Jitendra Kumar GuptaMoneycontrol Research
If you keenly follow where the smart money getting deployed, you would not miss Apollo Pipes. Investors such as Vallabh Bhansali (family), Mukul Agrawal, Kotak Small Cap, IDFC and few others already find their names in the shareholders list. Very recently, Malabar India Fund, an investment boutique run on value investing philosophy, has picked up a 2.59 percent stake at about Rs 400 a share.
Key rational
Apollo Pipes, which commenced its business in the year 2000, is a fast growing company manufacturing plastic pipes for various industrial, housing and agriculture applications. It has demonstrated continues improvement in the profitability and return ratios led by operational efficiencies and strategic efforts that isolate it from the highly commoditised market. Moreover, with prudent management of its balance sheet, it qualifies most of the hygiene factors for a good investment. What is interesting, post close to 45 percent correction in its share price, stock at current market price has become relatively cheaper. It is currently trading at 15 times its FY19 estimated earnings. Valuations are reasonable considering low debt in the books, higher return on capital of 28 percent and strong earnings growth. Apparently, on a PEG ratio (PE to earnings growth) stock is trading at 0.4 times because of the expected earnings growth of about 40-45 percent over the next two years.
Driver of growth
A large part of its growth would come from the capacity expansion. The company is doubling its capacity from 53,000 tonnes in FY18 to 100,000 tonne by the end of FY20. Interestingly, the capex would be largely funded through internal accruals without putting pressure on the balance sheet. Last fiscal, the company generated close to Rs 96 crore cash from operations. Besides, the promoters have recently infused about Rs 200 crore through preferential allotment, which will be converted into equity over the next few years.

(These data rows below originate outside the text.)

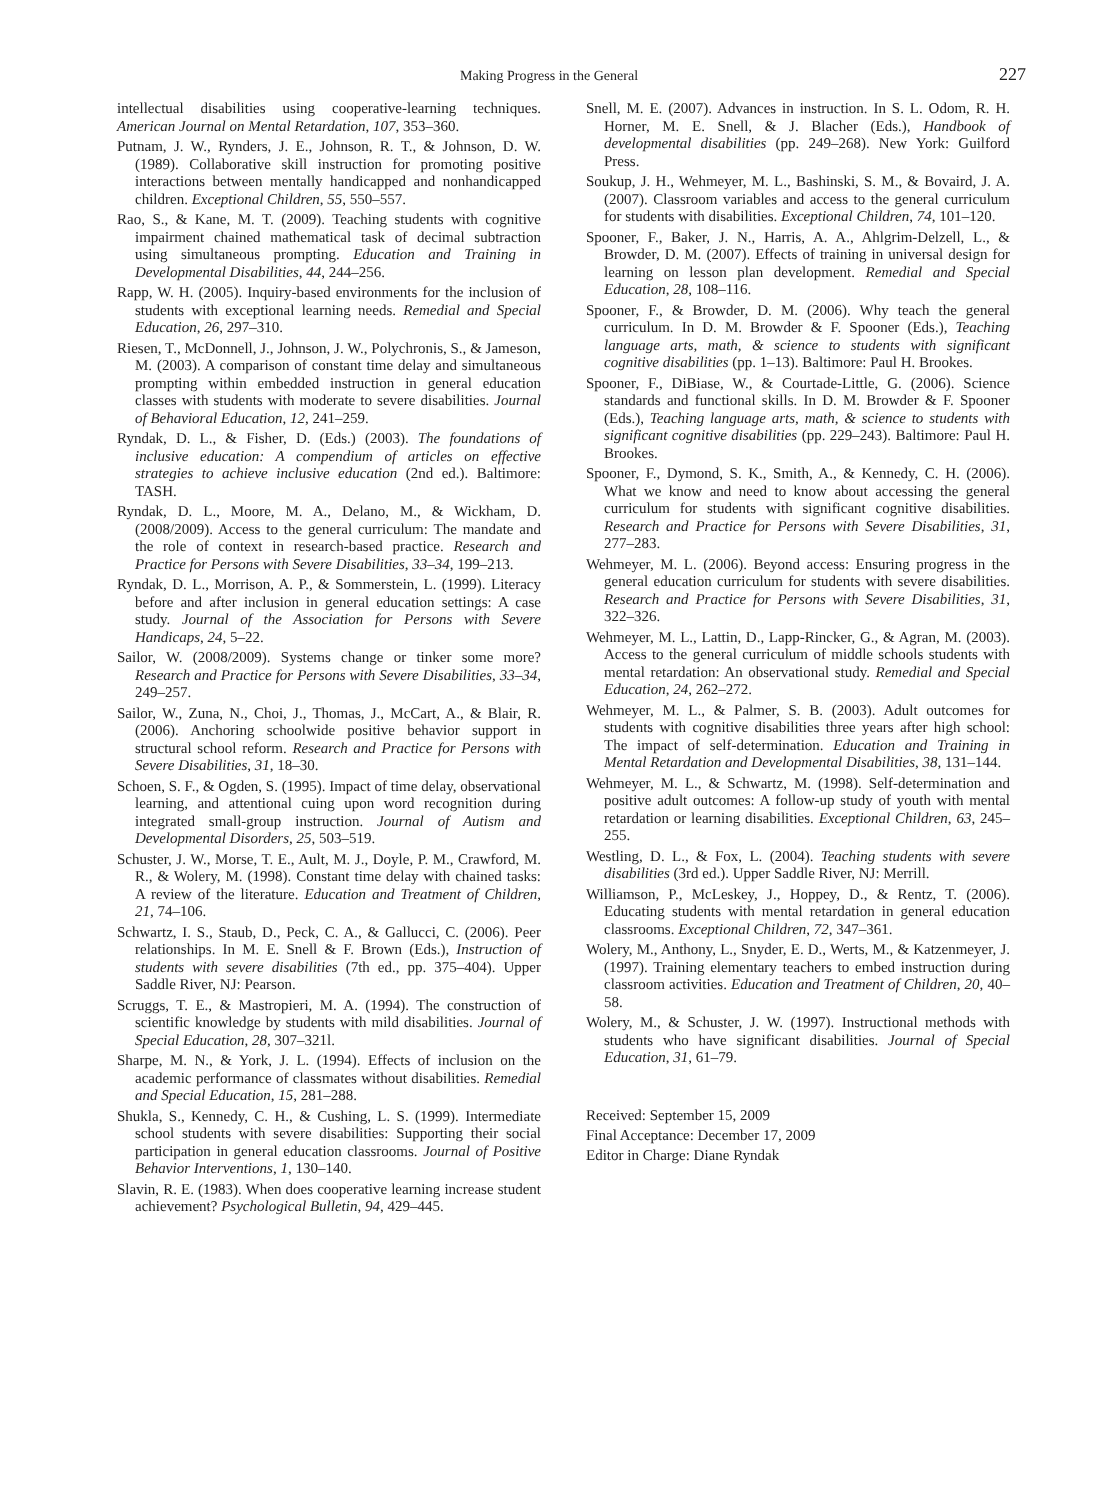Making Progress in the General 227
intellectual disabilities using cooperative-learning techniques. American Journal on Mental Retardation, 107, 353–360.
Putnam, J. W., Rynders, J. E., Johnson, R. T., & Johnson, D. W. (1989). Collaborative skill instruction for promoting positive interactions between mentally handicapped and nonhandicapped children. Exceptional Children, 55, 550–557.
Rao, S., & Kane, M. T. (2009). Teaching students with cognitive impairment chained mathematical task of decimal subtraction using simultaneous prompting. Education and Training in Developmental Disabilities, 44, 244–256.
Rapp, W. H. (2005). Inquiry-based environments for the inclusion of students with exceptional learning needs. Remedial and Special Education, 26, 297–310.
Riesen, T., McDonnell, J., Johnson, J. W., Polychronis, S., & Jameson, M. (2003). A comparison of constant time delay and simultaneous prompting within embedded instruction in general education classes with students with moderate to severe disabilities. Journal of Behavioral Education, 12, 241–259.
Ryndak, D. L., & Fisher, D. (Eds.) (2003). The foundations of inclusive education: A compendium of articles on effective strategies to achieve inclusive education (2nd ed.). Baltimore: TASH.
Ryndak, D. L., Moore, M. A., Delano, M., & Wickham, D. (2008/2009). Access to the general curriculum: The mandate and the role of context in research-based practice. Research and Practice for Persons with Severe Disabilities, 33–34, 199–213.
Ryndak, D. L., Morrison, A. P., & Sommerstein, L. (1999). Literacy before and after inclusion in general education settings: A case study. Journal of the Association for Persons with Severe Handicaps, 24, 5–22.
Sailor, W. (2008/2009). Systems change or tinker some more? Research and Practice for Persons with Severe Disabilities, 33–34, 249–257.
Sailor, W., Zuna, N., Choi, J., Thomas, J., McCart, A., & Blair, R. (2006). Anchoring schoolwide positive behavior support in structural school reform. Research and Practice for Persons with Severe Disabilities, 31, 18–30.
Schoen, S. F., & Ogden, S. (1995). Impact of time delay, observational learning, and attentional cuing upon word recognition during integrated small-group instruction. Journal of Autism and Developmental Disorders, 25, 503–519.
Schuster, J. W., Morse, T. E., Ault, M. J., Doyle, P. M., Crawford, M. R., & Wolery, M. (1998). Constant time delay with chained tasks: A review of the literature. Education and Treatment of Children, 21, 74–106.
Schwartz, I. S., Staub, D., Peck, C. A., & Gallucci, C. (2006). Peer relationships. In M. E. Snell & F. Brown (Eds.), Instruction of students with severe disabilities (7th ed., pp. 375–404). Upper Saddle River, NJ: Pearson.
Scruggs, T. E., & Mastropieri, M. A. (1994). The construction of scientific knowledge by students with mild disabilities. Journal of Special Education, 28, 307–321l.
Sharpe, M. N., & York, J. L. (1994). Effects of inclusion on the academic performance of classmates without disabilities. Remedial and Special Education, 15, 281–288.
Shukla, S., Kennedy, C. H., & Cushing, L. S. (1999). Intermediate school students with severe disabilities: Supporting their social participation in general education classrooms. Journal of Positive Behavior Interventions, 1, 130–140.
Slavin, R. E. (1983). When does cooperative learning increase student achievement? Psychological Bulletin, 94, 429–445.
Snell, M. E. (2007). Advances in instruction. In S. L. Odom, R. H. Horner, M. E. Snell, & J. Blacher (Eds.), Handbook of developmental disabilities (pp. 249–268). New York: Guilford Press.
Soukup, J. H., Wehmeyer, M. L., Bashinski, S. M., & Bovaird, J. A. (2007). Classroom variables and access to the general curriculum for students with disabilities. Exceptional Children, 74, 101–120.
Spooner, F., Baker, J. N., Harris, A. A., Ahlgrim-Delzell, L., & Browder, D. M. (2007). Effects of training in universal design for learning on lesson plan development. Remedial and Special Education, 28, 108–116.
Spooner, F., & Browder, D. M. (2006). Why teach the general curriculum. In D. M. Browder & F. Spooner (Eds.), Teaching language arts, math, & science to students with significant cognitive disabilities (pp. 1–13). Baltimore: Paul H. Brookes.
Spooner, F., DiBiase, W., & Courtade-Little, G. (2006). Science standards and functional skills. In D. M. Browder & F. Spooner (Eds.), Teaching language arts, math, & science to students with significant cognitive disabilities (pp. 229–243). Baltimore: Paul H. Brookes.
Spooner, F., Dymond, S. K., Smith, A., & Kennedy, C. H. (2006). What we know and need to know about accessing the general curriculum for students with significant cognitive disabilities. Research and Practice for Persons with Severe Disabilities, 31, 277–283.
Wehmeyer, M. L. (2006). Beyond access: Ensuring progress in the general education curriculum for students with severe disabilities. Research and Practice for Persons with Severe Disabilities, 31, 322–326.
Wehmeyer, M. L., Lattin, D., Lapp-Rincker, G., & Agran, M. (2003). Access to the general curriculum of middle schools students with mental retardation: An observational study. Remedial and Special Education, 24, 262–272.
Wehmeyer, M. L., & Palmer, S. B. (2003). Adult outcomes for students with cognitive disabilities three years after high school: The impact of self-determination. Education and Training in Mental Retardation and Developmental Disabilities, 38, 131–144.
Wehmeyer, M. L., & Schwartz, M. (1998). Self-determination and positive adult outcomes: A follow-up study of youth with mental retardation or learning disabilities. Exceptional Children, 63, 245–255.
Westling, D. L., & Fox, L. (2004). Teaching students with severe disabilities (3rd ed.). Upper Saddle River, NJ: Merrill.
Williamson, P., McLeskey, J., Hoppey, D., & Rentz, T. (2006). Educating students with mental retardation in general education classrooms. Exceptional Children, 72, 347–361.
Wolery, M., Anthony, L., Snyder, E. D., Werts, M., & Katzenmeyer, J. (1997). Training elementary teachers to embed instruction during classroom activities. Education and Treatment of Children, 20, 40–58.
Wolery, M., & Schuster, J. W. (1997). Instructional methods with students who have significant disabilities. Journal of Special Education, 31, 61–79.
Received: September 15, 2009
Final Acceptance: December 17, 2009
Editor in Charge: Diane Ryndak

“We are sitting on a capital work in progress of about Rs 35 crore and cash of about Rs 140 crore. So the funding is already ready for these projects. There could be an increase in equity capital over the next three years as a result of the conversion of shares, but that would be marginal,” said AK Jain, CFO, Apollo Pipes
Capacity expansion would help in diversification and increase its market reach. Because of the logistics cost, manufacturing of pipe is considered as highly localised business. The company has largely catered to north Indian markets particularly Uttar Pradesh. However, it has now established a manufacturing facility in Ahmedabad to cater to Western markets. It is also setting up a facility in Raipur, which will take care of eastern and central India.
This would not only help in scaling the business but also help improve margins because of the value-added products. “We are gradually moving in products such as fittings, taps and other water dispensing products, which typically could have margins in the range of 20-50% as against the traditional pipes,” Jain said.
Apollo Pipes is a group company of APL Apollo, a well-known brand in steel based pipes and structures. Apollo Pipes is taking initiatives to strengthen its brand as aspires to become a pan India company. Currently fittings segment accounts for 11% of sales and it intends to take it to 15% by the end of FY20. Besides, it is getting into the UPVC, CPVC used in housing sector, which attracts higher margins. That apart, currently a part of its capital is deployed in the under construction projects. Once the expansion is over and the projects start to generate revenues the return ratios should further improve.